In Curtis' new book, BUD, NOT BUDDY, taking place during the year of 1963, ten-year-old Bud is taken from the Home(orphanage) again to live in another foster home. He takes his suitcase with all his belongings: five flyer's of Herman E. Colloway and his band, five smooth rocks with writing on them, a blanket, and a picture of his mother when she was young. He has his own rules for a better life tucked inside his head. Bud's mother died four years ago. He has run away before, but this time he runs away from the terrible treatment at the Amoses and finds himself with no one to help after he discovers his friend, Miss Hill the librarian, has married and moved to Chicago.

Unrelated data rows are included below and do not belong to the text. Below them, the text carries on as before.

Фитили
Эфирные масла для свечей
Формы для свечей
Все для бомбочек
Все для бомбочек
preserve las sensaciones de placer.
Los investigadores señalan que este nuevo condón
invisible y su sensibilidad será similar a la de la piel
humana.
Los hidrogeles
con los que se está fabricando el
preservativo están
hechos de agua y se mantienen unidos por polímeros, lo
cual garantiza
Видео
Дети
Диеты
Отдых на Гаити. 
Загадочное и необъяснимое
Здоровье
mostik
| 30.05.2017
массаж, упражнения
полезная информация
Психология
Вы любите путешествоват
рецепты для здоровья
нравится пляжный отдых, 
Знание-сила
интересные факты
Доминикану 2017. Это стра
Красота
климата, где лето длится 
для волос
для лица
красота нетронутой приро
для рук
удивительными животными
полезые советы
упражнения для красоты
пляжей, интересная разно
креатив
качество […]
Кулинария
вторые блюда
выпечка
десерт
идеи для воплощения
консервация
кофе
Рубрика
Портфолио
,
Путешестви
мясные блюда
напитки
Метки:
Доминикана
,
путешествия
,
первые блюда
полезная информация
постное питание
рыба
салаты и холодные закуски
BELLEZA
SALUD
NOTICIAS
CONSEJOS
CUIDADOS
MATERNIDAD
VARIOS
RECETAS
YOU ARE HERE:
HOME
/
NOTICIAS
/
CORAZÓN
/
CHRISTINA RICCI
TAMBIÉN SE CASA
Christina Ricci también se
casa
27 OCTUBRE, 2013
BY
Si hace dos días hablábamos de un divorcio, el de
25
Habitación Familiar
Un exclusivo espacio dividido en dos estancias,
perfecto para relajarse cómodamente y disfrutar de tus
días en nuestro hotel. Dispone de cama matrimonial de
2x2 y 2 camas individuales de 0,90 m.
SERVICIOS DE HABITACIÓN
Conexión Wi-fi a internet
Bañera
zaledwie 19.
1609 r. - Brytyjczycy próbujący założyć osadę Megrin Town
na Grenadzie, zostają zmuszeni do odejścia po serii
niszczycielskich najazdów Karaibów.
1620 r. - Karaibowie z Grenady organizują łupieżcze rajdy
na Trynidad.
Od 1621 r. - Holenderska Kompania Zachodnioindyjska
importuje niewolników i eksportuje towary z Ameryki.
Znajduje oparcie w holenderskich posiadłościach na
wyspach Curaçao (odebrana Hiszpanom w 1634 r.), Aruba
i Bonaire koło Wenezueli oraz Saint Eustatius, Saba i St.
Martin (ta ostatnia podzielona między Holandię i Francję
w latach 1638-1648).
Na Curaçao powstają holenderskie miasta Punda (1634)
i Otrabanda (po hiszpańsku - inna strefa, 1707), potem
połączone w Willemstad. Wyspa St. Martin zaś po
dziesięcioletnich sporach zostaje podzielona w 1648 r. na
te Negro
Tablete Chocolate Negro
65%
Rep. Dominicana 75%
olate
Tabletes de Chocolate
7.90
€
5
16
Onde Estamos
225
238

Bud decides to walk from Flint to Grand Rapids and find Herman E. Calloway because he thinks that Calloway must be his absent father( as he thinks his mother has kept all of the hand bills advertising his band for this reason). A kind hearted man picks him up, takes him home for the night, and delivers him to the Log Cabin, Herman E. Calloway's Club the next day. He is accepted by the band and the singer, Miss Thomas, but not by Calloway until by accident Bud finds out about all of the smooth rocks Herman has and shows him his five rocks. Herman is so devastated that he goes off by himself and cries because it becomes apparent that Bud's mother was Herman's daughter who ran away 14 years before. Bud, Not Buddy has found a real home.
Curtis has won the Newbery award for this outstanding book and also the Coretta Scott King award, both for the year 2000.